8. United States — CCPA/CPRA, TCPA & CAN-SPAM
- CCPA/CPRA (California) — California residents may request access, deletion, correction, and opt-out of “sale”/“sharing” of personal information. We do not sell personal information for cross-context behavioural advertising.
- TCPA — telemarketing calls and SMS to US numbers are made in accordance with the Telephone Consumer Protection Act, honouring do-not-call preferences and consent requirements.
- CAN-SPAM — all commercial email includes accurate sender identity, a functional unsubscribe link, and our physical postal address.
9. Other Jurisdictions
We honour equivalent obligations under India's DPDP Act 2023, the UK Data Protection Act 2018, Brazil's LGPD, Australia's Privacy Act, Singapore's PDPA, and other applicable regional laws. Where local law is stricter than this policy, the stricter provision applies.

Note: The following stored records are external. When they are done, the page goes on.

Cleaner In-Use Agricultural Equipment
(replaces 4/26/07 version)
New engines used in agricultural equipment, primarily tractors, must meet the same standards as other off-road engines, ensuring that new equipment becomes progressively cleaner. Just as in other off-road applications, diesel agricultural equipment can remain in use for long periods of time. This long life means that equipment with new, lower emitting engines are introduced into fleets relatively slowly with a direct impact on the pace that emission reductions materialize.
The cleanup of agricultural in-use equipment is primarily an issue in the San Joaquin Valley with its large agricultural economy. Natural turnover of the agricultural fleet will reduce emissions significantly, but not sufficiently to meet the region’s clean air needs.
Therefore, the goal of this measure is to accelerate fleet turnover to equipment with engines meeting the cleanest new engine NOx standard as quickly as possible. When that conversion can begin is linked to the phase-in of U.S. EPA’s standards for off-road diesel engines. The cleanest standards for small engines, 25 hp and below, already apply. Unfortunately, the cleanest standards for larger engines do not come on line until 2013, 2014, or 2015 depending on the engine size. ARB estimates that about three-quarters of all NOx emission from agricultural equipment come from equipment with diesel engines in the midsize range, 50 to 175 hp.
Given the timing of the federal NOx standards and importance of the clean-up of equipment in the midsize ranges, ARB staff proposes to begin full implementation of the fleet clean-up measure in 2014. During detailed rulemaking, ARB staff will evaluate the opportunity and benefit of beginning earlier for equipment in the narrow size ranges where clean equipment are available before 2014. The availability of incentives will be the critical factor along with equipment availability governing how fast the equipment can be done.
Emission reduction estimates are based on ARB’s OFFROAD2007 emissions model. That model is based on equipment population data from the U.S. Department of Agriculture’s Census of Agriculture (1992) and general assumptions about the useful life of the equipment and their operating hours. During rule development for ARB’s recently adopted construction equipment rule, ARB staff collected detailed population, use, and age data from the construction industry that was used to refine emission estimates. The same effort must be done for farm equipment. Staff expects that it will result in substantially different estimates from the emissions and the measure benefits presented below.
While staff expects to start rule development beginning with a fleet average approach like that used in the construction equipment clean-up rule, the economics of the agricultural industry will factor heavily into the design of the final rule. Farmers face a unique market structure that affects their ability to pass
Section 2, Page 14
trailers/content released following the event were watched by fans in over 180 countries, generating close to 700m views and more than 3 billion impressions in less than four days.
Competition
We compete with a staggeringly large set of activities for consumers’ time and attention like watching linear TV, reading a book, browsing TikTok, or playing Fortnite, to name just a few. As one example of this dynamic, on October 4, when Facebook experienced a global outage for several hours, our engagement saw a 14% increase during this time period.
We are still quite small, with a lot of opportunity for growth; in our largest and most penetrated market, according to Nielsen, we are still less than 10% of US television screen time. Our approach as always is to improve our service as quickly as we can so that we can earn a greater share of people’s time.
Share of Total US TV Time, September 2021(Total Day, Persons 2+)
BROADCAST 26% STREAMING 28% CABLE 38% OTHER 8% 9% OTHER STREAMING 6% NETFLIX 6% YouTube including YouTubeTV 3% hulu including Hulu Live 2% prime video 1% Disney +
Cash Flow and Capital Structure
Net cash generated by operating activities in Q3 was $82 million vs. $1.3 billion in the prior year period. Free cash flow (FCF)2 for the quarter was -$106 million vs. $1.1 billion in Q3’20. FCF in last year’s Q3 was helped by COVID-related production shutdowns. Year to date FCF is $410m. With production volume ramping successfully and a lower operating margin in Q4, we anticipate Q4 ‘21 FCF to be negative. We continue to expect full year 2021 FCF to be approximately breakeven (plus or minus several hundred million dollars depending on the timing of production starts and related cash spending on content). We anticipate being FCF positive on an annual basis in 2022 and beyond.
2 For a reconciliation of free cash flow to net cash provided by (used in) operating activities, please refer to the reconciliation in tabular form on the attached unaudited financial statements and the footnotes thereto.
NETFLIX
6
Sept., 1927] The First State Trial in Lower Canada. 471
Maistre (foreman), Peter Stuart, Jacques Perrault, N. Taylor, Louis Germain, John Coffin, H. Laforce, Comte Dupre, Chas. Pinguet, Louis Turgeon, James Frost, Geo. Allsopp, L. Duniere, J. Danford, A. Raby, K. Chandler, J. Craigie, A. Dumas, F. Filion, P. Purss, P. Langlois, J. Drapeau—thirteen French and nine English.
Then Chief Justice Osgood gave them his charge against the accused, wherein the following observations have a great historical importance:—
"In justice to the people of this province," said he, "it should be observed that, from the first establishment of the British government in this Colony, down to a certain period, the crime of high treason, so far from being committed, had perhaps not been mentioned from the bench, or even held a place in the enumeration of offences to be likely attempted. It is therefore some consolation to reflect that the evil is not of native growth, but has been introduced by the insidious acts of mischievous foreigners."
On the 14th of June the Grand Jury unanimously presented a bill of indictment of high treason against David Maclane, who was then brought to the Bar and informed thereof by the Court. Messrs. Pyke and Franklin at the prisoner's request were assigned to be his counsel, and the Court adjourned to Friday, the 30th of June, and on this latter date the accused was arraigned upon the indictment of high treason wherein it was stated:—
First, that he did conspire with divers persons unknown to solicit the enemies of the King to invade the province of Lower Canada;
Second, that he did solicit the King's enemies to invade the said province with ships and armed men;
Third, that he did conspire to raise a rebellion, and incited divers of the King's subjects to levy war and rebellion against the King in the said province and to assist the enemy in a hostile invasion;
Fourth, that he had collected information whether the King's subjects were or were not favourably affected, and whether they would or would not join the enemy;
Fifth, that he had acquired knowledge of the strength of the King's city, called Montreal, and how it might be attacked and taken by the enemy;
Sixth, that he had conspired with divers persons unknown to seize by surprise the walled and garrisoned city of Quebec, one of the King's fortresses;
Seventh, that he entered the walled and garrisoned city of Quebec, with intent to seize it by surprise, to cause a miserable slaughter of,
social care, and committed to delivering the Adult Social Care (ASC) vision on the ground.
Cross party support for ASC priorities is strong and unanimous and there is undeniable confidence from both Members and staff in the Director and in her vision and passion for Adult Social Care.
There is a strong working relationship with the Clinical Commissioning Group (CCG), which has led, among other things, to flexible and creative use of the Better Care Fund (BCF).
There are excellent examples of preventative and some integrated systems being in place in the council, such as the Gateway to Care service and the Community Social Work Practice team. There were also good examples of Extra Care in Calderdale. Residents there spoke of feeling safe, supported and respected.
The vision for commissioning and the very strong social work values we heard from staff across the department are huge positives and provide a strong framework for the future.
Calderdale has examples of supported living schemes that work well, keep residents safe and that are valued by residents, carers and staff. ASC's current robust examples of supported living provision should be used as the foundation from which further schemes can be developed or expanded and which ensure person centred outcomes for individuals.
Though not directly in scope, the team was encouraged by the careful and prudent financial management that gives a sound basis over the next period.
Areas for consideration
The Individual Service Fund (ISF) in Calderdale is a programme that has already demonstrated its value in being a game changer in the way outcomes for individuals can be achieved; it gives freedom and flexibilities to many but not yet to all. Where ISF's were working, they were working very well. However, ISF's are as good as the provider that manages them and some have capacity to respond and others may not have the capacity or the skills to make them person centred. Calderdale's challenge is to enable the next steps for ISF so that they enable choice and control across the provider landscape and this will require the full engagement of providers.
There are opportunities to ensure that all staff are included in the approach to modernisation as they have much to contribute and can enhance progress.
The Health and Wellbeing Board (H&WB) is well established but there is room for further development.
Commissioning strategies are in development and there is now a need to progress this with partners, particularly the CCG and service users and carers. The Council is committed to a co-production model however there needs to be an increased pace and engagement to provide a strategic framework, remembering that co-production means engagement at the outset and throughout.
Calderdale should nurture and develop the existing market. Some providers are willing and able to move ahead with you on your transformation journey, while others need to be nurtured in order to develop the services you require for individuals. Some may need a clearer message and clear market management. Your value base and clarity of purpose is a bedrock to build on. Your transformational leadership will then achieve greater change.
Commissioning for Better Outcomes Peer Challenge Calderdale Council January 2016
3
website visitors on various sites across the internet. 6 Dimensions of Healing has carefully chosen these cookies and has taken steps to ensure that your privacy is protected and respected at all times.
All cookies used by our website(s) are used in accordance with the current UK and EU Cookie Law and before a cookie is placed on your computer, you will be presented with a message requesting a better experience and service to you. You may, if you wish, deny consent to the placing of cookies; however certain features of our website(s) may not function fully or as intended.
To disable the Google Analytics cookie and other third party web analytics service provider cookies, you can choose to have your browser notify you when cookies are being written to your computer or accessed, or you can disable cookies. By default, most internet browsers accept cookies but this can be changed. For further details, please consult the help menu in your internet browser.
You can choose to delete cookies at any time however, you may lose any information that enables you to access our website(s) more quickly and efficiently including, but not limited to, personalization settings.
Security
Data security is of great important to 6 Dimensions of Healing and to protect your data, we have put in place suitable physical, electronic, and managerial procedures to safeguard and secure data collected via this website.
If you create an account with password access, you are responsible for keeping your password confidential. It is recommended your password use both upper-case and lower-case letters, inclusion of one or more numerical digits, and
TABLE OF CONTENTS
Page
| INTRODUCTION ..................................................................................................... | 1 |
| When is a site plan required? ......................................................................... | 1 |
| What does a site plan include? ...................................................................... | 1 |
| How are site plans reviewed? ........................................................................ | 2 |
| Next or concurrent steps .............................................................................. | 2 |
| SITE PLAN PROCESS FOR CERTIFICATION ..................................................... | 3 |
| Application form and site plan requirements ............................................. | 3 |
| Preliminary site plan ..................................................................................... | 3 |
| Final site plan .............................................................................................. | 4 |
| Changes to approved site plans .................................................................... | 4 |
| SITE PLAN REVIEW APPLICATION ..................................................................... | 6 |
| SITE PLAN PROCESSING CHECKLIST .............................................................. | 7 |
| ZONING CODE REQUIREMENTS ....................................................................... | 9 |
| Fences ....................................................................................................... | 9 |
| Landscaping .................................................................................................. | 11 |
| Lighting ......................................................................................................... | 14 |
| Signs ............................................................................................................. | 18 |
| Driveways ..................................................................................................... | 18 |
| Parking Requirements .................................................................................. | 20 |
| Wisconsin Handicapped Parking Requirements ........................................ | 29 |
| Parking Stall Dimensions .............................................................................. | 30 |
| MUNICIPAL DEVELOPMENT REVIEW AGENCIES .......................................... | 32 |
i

11. International Data Transfers
Transfers of personal data outside the EEA, UK or Canada rely on Standard Contractual Clauses (SCCs), UK IDTA/UK Addendum, adequacy decisions, or other lawful transfer mechanisms, and are subject to a transfer impact assessment where required.
12. Data Retention
We retain personal data only for as long as necessary for the purposes described, to meet contractual obligations, or to comply with applicable law. Prospect records are reviewed at least annually; unengaged records are suppressed or deleted.
13. Security Measures
EvolveBPM is a GDPR and Cyber Essentials certified organization. We implement industry-standard technical and organisational measures — role-based access control, encryption in transit and at rest, network segmentation, MFA, audit logging, incident response — to protect personal data against unauthorised access, alteration, disclosure or destruction.
14. Your Rights & Choices
You may have rights of access, rectification, erasure, restriction, portability and objection. You may also withdraw consent at any time or opt-out of marketing communications by clicking unsubscribe in any email or emailing us. To exercise your rights write to DPO@evolvebpm.com. You have the right to lodge a complaint with your local supervisory authority (e.g. ICO in the UK, CNIL in France, OPC in Canada).
16. Children's Privacy
Our services target business professionals and are not directed to individuals under 16. We do not knowingly collect data from children.
17. Changes to This Policy
We may update this policy from time to time. Material changes will be communicated on this page with a new effective date. Continued use of our services after changes indicates acceptance of the updated policy.